WORK ITEM A
In the forum thread below on Hive metadata and DNS, what did changing the DNS resolve, according to Jonathan Seidman?

TEXT SHOWN
————
Re: Need urgent suggestion on the below issue

2012-06-11 Thread Jonathan Seidman
Matt – changing the DNS resolved the Hive errors, but led to other issues
which I'm afraid I can't remember right now. I just remember the change
broke something else, so the best course seemed to be to fix the metadata.
This of course doesn't mean you'll hit the same issue, but on the other
hand if you're using say MySQL as the metastore, you can fix the metadata
with a couple of simple queries.

On Mon, Jun 11, 2012 at 5:19 PM, Matthew Byrd  wrote:

> Hi Jon,
>
> I've just encountered the same issue.
> I was wondering if you would be so kind as to elaborate, on why you'd be
> best off manipulating the metadata as opposed to trying to manipulate the
> DNS?
>
> I had a go at having the Namenode use a dns alias Namenode, then the hive
> metadata did indeed contain this alias rather than a hostname.
> So when I changed to a new Namendoe and changed the alias as well
> everything seemed to work fine.
>
> I'm just wondering if there isn't something bad lurking underneath this
> approach?
> Is using dns aliases for Namnode//Jobtracker something that people in the
> Hadoop world do? or frown upon?
————
DATA FOR REVIEW

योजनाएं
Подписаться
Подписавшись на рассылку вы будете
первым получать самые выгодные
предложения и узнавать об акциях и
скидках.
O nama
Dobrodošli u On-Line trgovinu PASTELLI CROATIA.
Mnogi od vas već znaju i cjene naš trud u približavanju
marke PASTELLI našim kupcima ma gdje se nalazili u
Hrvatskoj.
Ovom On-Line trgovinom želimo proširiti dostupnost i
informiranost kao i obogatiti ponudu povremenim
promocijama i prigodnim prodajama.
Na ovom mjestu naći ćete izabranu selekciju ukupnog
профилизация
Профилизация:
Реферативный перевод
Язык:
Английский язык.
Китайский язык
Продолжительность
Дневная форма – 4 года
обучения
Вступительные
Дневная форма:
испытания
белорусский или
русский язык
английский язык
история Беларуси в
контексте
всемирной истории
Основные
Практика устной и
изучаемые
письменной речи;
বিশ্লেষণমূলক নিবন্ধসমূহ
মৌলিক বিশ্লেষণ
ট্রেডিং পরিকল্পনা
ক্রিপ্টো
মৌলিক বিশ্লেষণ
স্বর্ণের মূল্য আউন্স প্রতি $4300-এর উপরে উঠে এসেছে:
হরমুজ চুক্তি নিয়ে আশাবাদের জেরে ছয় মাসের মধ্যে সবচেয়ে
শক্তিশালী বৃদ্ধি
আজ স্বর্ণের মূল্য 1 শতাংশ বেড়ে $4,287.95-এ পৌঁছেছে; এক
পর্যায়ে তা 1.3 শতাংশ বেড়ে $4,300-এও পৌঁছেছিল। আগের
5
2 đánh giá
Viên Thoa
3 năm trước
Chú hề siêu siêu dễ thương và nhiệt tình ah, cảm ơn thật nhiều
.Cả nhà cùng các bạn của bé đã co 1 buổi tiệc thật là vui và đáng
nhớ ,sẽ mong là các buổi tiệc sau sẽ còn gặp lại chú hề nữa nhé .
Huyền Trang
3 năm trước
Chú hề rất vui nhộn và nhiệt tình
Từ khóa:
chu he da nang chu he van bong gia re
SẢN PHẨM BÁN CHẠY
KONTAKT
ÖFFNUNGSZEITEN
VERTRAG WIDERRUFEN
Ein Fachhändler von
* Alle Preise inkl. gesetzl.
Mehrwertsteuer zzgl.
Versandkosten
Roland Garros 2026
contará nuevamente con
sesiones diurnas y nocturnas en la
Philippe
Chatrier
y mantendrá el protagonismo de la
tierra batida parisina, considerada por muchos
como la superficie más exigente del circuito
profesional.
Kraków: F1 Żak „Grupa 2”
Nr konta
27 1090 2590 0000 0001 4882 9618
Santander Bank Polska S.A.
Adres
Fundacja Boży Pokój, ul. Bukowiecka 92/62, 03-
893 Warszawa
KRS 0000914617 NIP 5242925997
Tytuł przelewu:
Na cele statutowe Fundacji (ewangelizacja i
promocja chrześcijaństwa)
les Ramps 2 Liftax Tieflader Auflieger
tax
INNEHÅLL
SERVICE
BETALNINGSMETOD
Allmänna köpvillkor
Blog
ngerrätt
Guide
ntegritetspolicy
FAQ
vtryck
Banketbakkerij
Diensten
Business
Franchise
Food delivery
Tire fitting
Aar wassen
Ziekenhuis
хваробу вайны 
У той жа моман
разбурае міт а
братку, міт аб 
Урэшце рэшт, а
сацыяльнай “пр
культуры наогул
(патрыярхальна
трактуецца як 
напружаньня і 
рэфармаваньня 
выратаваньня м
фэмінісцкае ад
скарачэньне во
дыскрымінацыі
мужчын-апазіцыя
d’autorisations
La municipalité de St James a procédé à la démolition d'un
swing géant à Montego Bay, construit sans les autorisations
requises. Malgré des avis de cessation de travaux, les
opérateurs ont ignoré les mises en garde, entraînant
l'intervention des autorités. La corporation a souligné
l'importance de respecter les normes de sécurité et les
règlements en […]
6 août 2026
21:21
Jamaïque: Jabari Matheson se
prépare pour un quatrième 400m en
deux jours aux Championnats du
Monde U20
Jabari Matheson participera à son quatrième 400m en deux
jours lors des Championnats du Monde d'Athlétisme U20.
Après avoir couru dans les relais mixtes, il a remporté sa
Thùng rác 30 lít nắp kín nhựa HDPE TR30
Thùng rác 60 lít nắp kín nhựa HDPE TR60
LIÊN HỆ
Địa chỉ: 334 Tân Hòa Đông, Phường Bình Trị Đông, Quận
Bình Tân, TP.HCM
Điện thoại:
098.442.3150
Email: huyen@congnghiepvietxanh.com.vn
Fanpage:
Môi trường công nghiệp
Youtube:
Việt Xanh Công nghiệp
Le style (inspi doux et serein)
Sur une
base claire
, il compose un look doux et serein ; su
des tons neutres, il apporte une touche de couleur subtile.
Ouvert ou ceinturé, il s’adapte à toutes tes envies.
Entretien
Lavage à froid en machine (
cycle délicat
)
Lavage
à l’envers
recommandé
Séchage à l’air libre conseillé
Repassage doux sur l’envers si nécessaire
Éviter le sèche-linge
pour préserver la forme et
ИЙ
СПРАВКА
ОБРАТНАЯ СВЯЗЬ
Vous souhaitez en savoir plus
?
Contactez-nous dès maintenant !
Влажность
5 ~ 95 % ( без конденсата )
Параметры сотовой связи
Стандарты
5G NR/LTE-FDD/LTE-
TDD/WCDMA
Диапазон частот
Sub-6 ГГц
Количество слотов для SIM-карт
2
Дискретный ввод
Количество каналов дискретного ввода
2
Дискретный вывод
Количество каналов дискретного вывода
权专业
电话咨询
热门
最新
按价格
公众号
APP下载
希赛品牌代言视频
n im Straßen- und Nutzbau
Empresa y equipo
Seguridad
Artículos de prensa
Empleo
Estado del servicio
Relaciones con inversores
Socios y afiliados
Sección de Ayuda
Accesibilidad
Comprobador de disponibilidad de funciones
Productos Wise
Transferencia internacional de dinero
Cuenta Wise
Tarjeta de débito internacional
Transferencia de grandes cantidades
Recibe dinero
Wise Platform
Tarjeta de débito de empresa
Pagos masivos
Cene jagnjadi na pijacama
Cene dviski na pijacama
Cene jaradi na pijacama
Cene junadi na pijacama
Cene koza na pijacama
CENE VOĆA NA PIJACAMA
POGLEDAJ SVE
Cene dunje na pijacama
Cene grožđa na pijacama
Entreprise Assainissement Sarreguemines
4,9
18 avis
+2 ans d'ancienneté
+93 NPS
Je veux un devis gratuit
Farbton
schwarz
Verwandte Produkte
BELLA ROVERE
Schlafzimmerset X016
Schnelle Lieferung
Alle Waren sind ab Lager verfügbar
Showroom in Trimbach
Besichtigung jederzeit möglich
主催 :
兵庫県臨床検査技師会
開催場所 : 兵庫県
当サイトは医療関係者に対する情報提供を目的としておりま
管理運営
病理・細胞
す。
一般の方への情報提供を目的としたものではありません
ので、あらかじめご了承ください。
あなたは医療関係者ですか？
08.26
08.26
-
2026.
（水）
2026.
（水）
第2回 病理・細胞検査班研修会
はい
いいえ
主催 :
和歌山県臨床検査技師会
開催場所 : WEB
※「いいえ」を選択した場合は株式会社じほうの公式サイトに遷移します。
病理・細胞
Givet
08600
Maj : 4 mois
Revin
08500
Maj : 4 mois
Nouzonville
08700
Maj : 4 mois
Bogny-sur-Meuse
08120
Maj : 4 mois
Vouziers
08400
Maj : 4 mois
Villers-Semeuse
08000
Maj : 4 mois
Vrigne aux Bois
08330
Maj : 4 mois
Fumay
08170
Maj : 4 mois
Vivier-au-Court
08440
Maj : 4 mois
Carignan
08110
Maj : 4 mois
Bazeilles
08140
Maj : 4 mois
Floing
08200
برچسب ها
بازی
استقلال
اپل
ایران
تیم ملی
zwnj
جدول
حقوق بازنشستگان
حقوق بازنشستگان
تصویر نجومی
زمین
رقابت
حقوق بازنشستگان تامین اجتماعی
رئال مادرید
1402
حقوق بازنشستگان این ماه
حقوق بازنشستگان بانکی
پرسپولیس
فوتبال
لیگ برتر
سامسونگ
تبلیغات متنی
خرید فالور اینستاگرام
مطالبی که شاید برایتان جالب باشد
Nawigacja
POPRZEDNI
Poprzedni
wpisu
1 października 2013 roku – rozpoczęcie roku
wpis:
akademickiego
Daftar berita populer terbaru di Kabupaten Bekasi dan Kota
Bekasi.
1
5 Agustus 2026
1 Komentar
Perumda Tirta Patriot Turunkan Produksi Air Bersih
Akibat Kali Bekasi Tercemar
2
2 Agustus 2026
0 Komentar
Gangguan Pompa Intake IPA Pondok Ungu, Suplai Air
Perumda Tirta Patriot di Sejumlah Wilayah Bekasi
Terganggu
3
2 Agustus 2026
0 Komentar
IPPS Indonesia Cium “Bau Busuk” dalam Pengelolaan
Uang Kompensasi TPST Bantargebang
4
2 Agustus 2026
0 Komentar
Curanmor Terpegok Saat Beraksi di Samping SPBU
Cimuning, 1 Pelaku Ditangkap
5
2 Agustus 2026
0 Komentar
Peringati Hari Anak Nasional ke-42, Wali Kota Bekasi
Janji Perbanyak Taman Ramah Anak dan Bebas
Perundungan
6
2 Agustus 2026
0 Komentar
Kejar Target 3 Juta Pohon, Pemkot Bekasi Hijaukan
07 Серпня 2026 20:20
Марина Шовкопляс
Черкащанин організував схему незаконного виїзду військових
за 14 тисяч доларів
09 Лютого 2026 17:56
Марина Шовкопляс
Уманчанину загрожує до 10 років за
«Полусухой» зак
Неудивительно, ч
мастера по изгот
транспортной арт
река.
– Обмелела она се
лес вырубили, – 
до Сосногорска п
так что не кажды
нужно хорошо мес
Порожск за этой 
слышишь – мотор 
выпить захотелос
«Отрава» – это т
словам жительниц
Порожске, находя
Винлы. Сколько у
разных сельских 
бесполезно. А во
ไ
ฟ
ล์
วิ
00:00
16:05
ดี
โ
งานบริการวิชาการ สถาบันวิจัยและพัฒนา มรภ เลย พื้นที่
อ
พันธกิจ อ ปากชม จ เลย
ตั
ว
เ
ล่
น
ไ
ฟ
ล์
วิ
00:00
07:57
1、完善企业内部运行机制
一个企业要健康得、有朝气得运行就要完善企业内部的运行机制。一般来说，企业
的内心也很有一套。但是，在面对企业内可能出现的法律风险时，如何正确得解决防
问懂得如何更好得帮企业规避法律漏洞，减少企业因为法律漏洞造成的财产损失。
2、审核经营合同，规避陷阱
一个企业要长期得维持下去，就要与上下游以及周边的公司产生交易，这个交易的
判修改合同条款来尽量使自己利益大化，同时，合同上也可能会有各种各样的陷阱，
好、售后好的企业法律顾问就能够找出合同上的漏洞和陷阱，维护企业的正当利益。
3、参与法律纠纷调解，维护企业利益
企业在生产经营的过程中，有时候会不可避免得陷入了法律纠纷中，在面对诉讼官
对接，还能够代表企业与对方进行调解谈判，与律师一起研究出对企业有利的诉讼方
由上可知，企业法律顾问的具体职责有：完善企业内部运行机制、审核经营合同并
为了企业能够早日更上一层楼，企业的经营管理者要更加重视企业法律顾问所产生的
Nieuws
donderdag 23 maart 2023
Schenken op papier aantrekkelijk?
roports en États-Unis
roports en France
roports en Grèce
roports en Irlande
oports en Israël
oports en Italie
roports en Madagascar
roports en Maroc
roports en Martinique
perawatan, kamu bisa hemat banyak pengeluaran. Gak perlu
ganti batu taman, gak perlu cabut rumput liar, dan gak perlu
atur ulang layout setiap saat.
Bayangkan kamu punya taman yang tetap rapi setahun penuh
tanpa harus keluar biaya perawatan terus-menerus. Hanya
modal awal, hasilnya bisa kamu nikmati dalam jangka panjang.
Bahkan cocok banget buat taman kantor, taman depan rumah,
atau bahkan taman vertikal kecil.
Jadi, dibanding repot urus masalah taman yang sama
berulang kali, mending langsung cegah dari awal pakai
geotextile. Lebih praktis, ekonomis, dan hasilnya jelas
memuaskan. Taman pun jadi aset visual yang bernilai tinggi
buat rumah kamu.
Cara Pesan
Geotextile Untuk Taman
————
WORK ITEM B
Reproduce the lines of the records verbatim, starting at their first line and ending at the line that contains "nhớ ,sẽ mong".

ANSWER SECTION A
The Hive errors.

ANSWER SECTION B
योजनाएं
Подписаться
Подписавшись на рассылку вы будете
первым получать самые выгодные
предложения и узнавать об акциях и
скидках.
O nama
Dobrodošli u On-Line trgovinu PASTELLI CROATIA.
Mnogi od vas već znaju i cjene naš trud u približavanju
marke PASTELLI našim kupcima ma gdje se nalazili u
Hrvatskoj.
Ovom On-Line trgovinom želimo proširiti dostupnost i
informiranost kao i obogatiti ponudu povremenim
promocijama i prigodnim prodajama.
Na ovom mjestu naći ćete izabranu selekciju ukupnog
профилизация
Профилизация:
Реферативный перевод
Язык:
Английский язык.
Китайский язык
Продолжительность
Дневная форма – 4 года
обучения
Вступительные
Дневная форма:
испытания
белорусский или
русский язык
английский язык
история Беларуси в
контексте
всемирной истории
Основные
Практика устной и
изучаемые
письменной речи;
বিশ্লেষণমূলক নিবন্ধসমূহ
মৌলিক বিশ্লেষণ
ট্রেডিং পরিকল্পনা
ক্রিপ্টো
মৌলিক বিশ্লেষণ
স্বর্ণের মূল্য আউন্স প্রতি $4300-এর উপরে উঠে এসেছে:
হরমুজ চুক্তি নিয়ে আশাবাদের জেরে ছয় মাসের মধ্যে সবচেয়ে
শক্তিশালী বৃদ্ধি
আজ স্বর্ণের মূল্য 1 শতাংশ বেড়ে $4,287.95-এ পৌঁছেছে; এক
পর্যায়ে তা 1.3 শতাংশ বেড়ে $4,300-এও পৌঁছেছিল। আগের
5
2 đánh giá
Viên Thoa
3 năm trước
Chú hề siêu siêu dễ thương và nhiệt tình ah, cảm ơn thật nhiều
.Cả nhà cùng các bạn của bé đã co 1 buổi tiệc thật là vui và đáng
nhớ ,sẽ mong là các buổi tiệc sau sẽ còn gặp lại chú hề nữa nhé .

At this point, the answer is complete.